━━ RECORDS SUPPLIED ━━
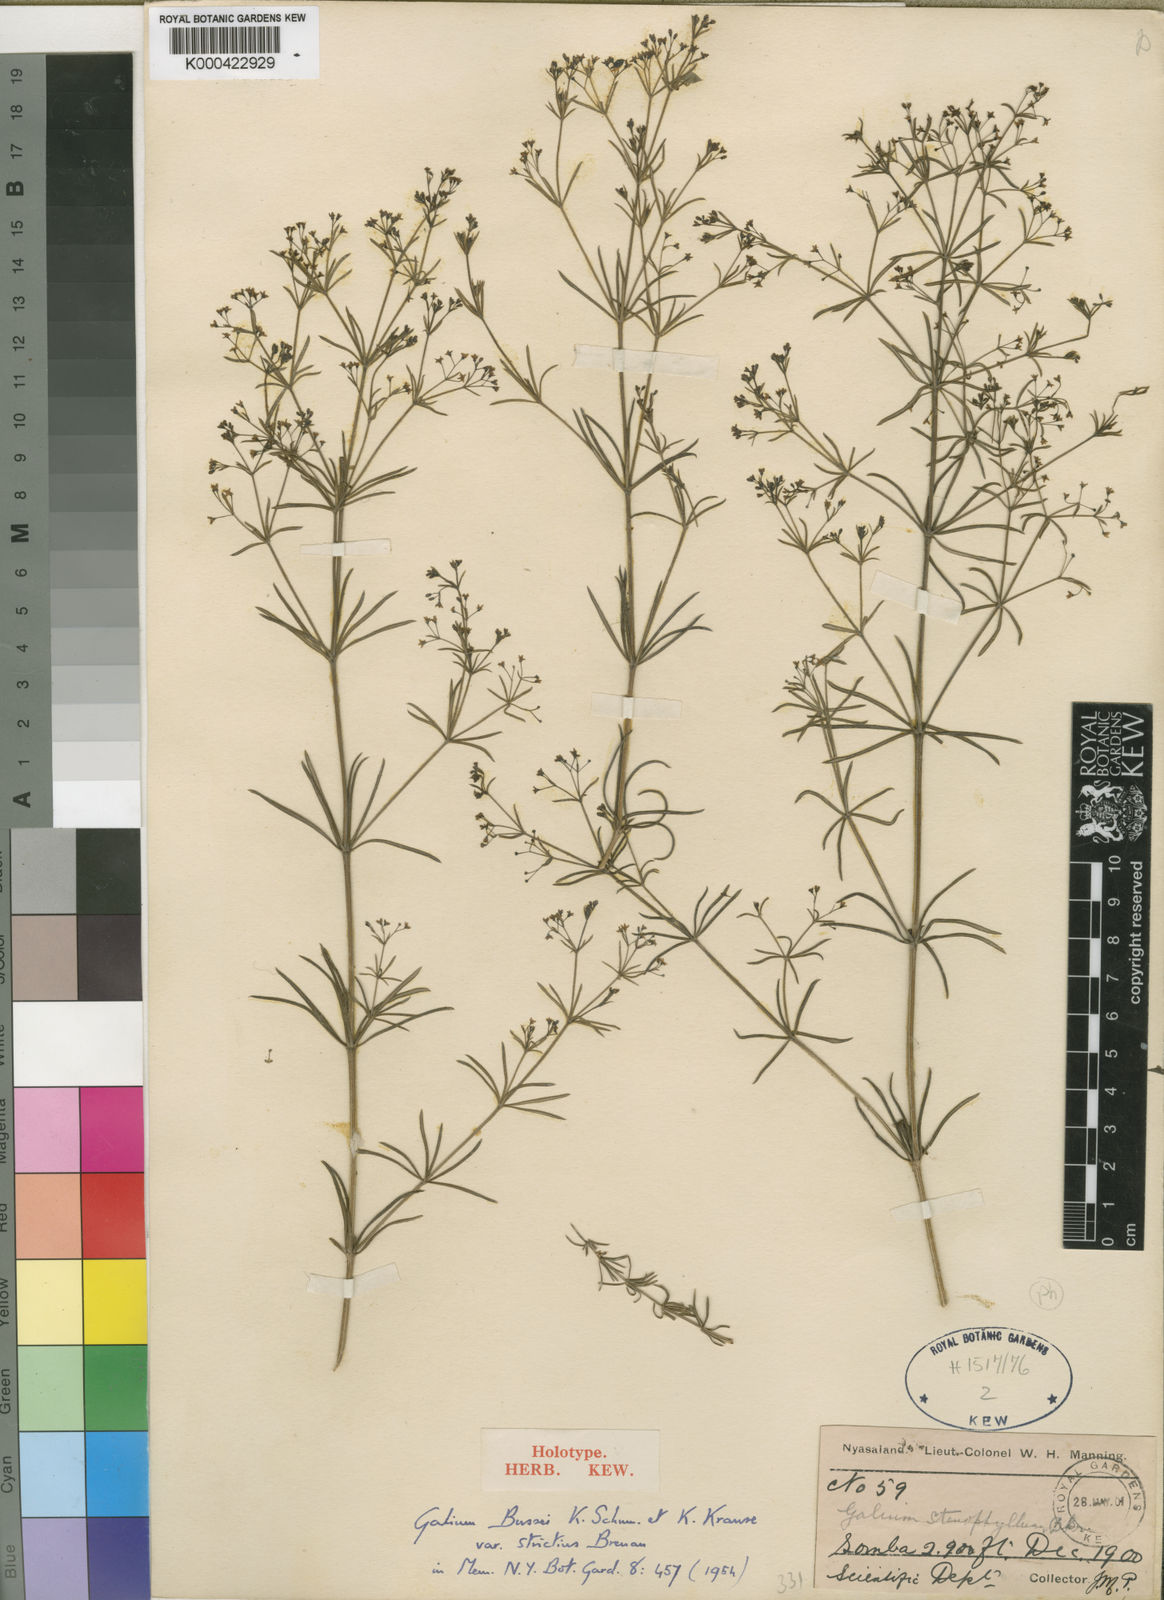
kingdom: Plantae
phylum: Tracheophyta
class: Magnoliopsida
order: Gentianales
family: Rubiaceae
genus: Galium
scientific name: Galium bussei
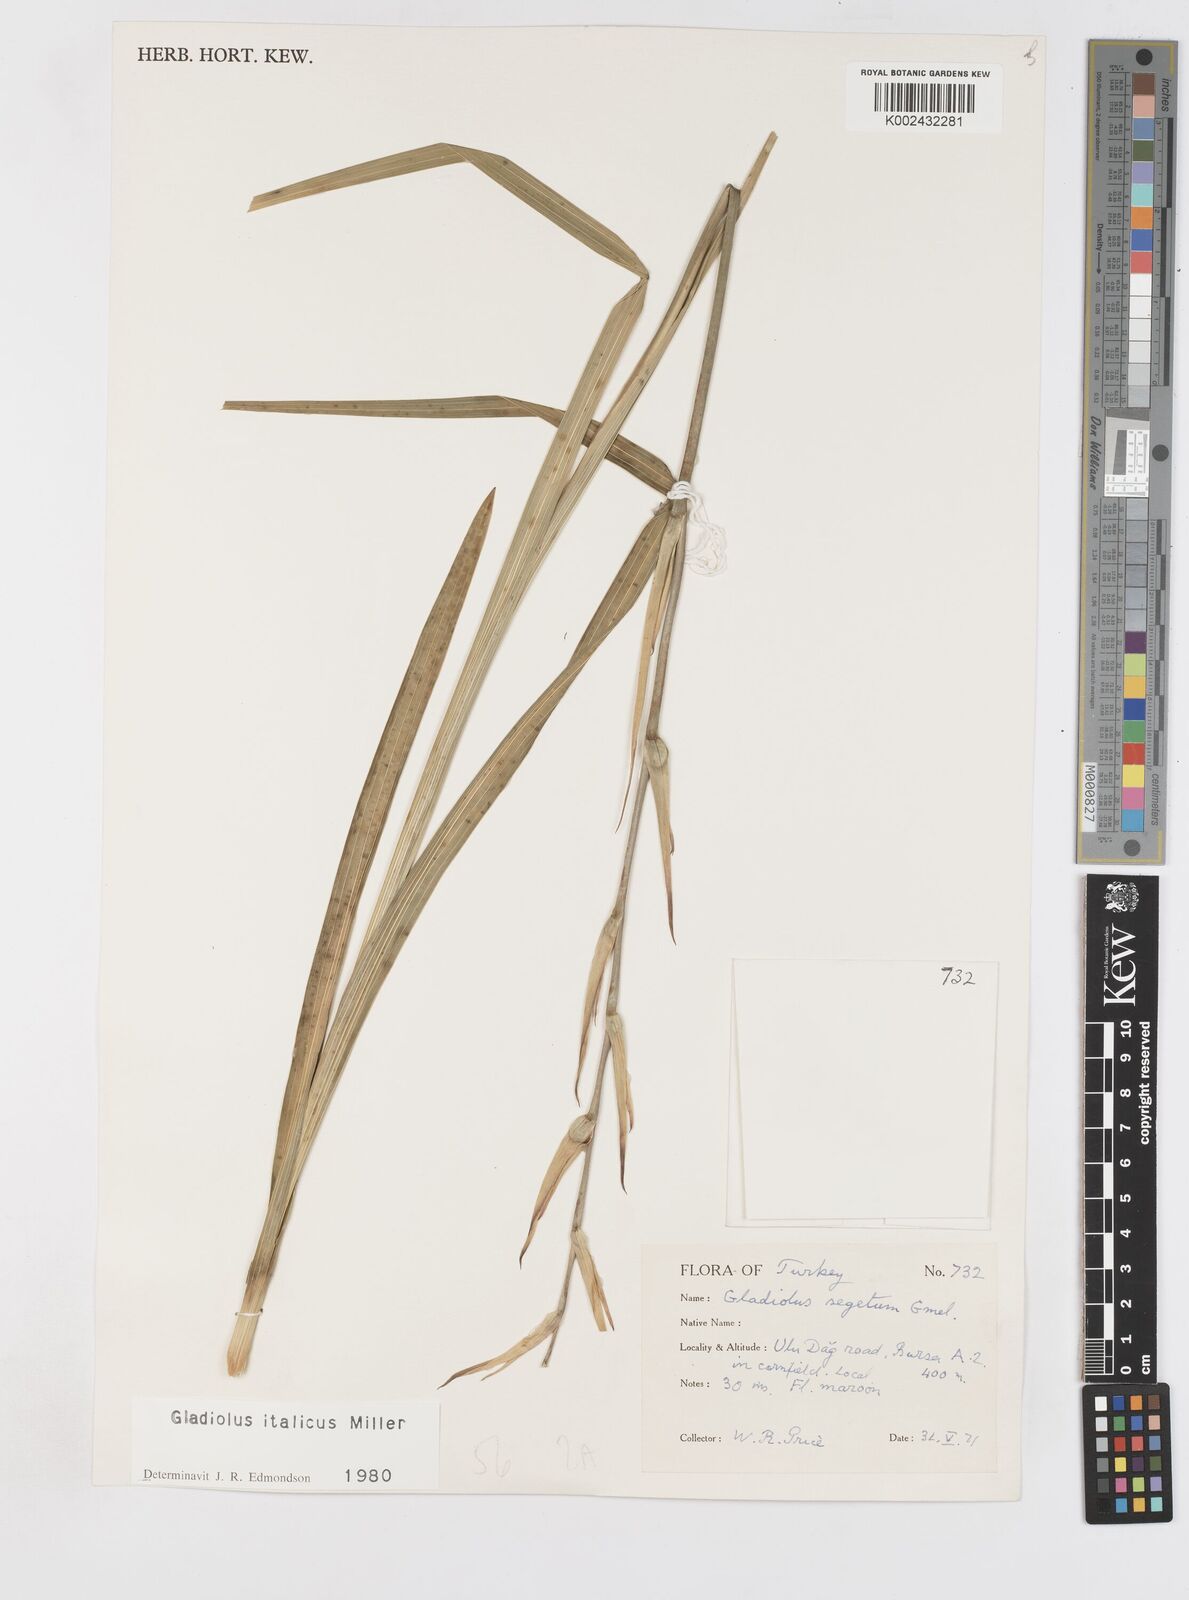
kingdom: Plantae
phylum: Tracheophyta
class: Liliopsida
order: Asparagales
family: Iridaceae
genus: Gladiolus
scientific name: Gladiolus italicus
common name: Field gladiolus
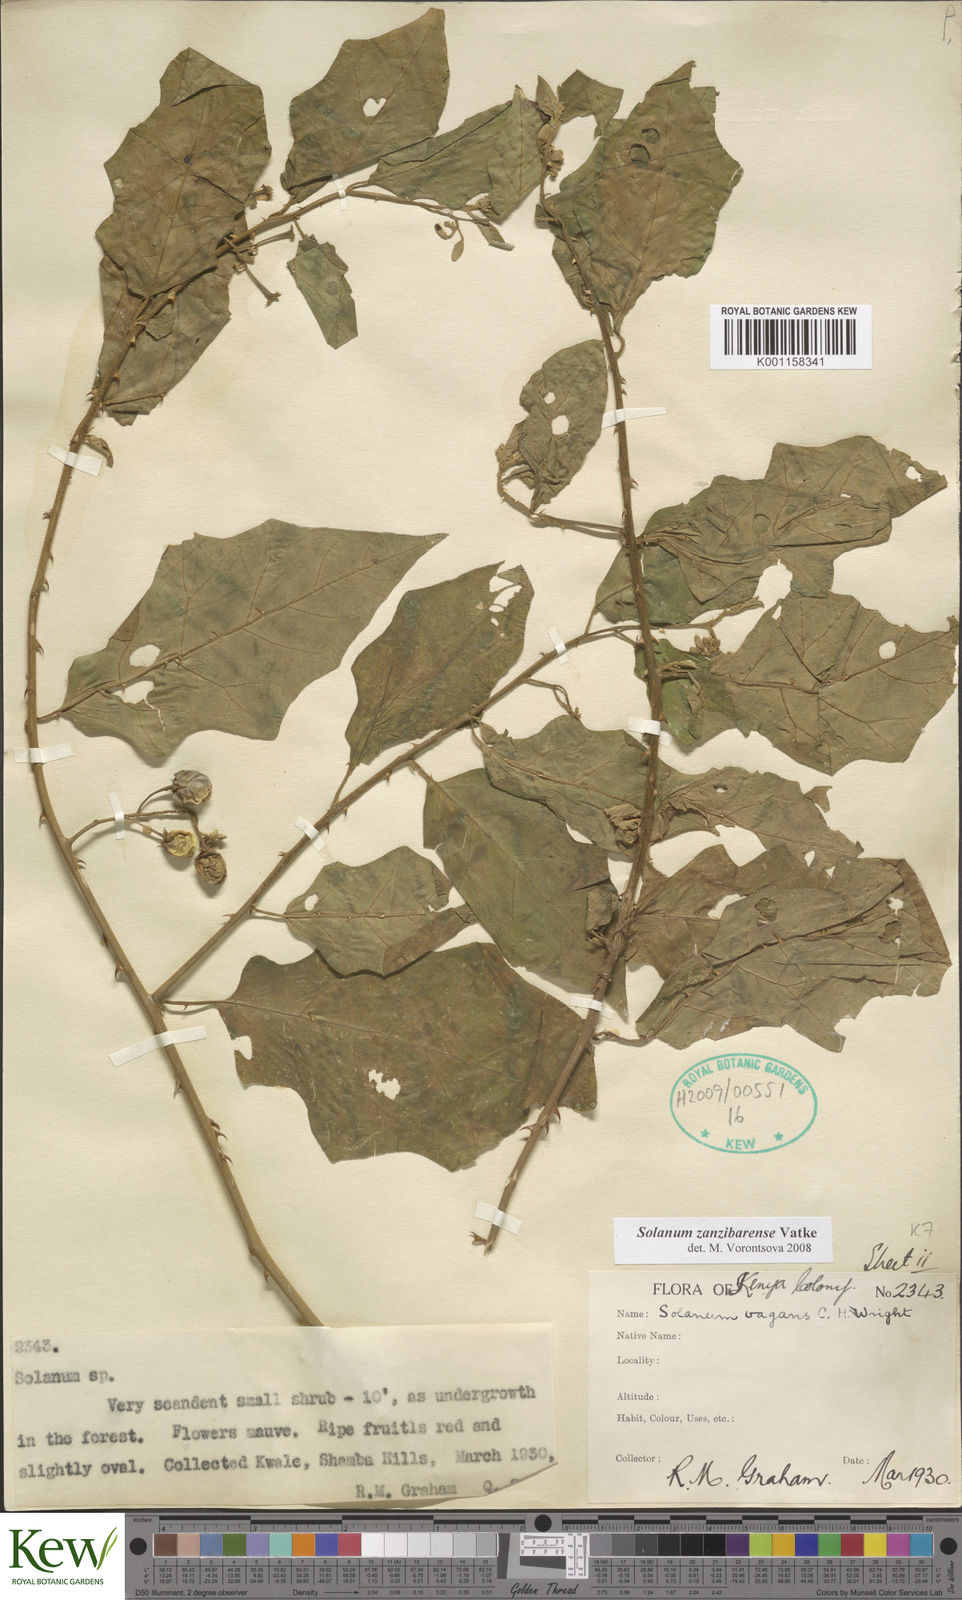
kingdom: Plantae
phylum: Tracheophyta
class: Magnoliopsida
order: Solanales
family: Solanaceae
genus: Solanum
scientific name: Solanum zanzibarense
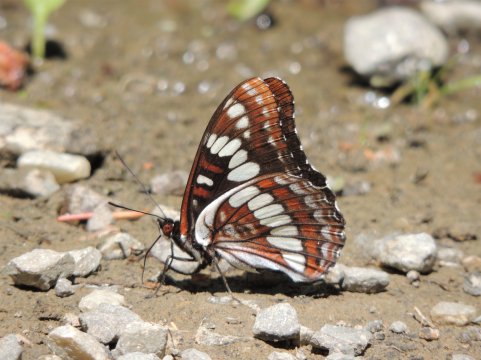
━━━
* _REQUEST_
Reproduce all the rows above, substituting "binomial name" for every instance of "scientific name" and changing nothing else. Omit the pictures.

* _REPLY_
kingdom: Plantae
phylum: Tracheophyta
class: Magnoliopsida
order: Gentianales
family: Rubiaceae
genus: Galium
binomial name: Galium bussei
kingdom: Plantae
phylum: Tracheophyta
class: Liliopsida
order: Asparagales
family: Iridaceae
genus: Gladiolus
binomial name: Gladiolus italicus
common name: Field gladiolus
kingdom: Plantae
phylum: Tracheophyta
class: Magnoliopsida
order: Solanales
family: Solanaceae
genus: Solanum
binomial name: Solanum zanzibarense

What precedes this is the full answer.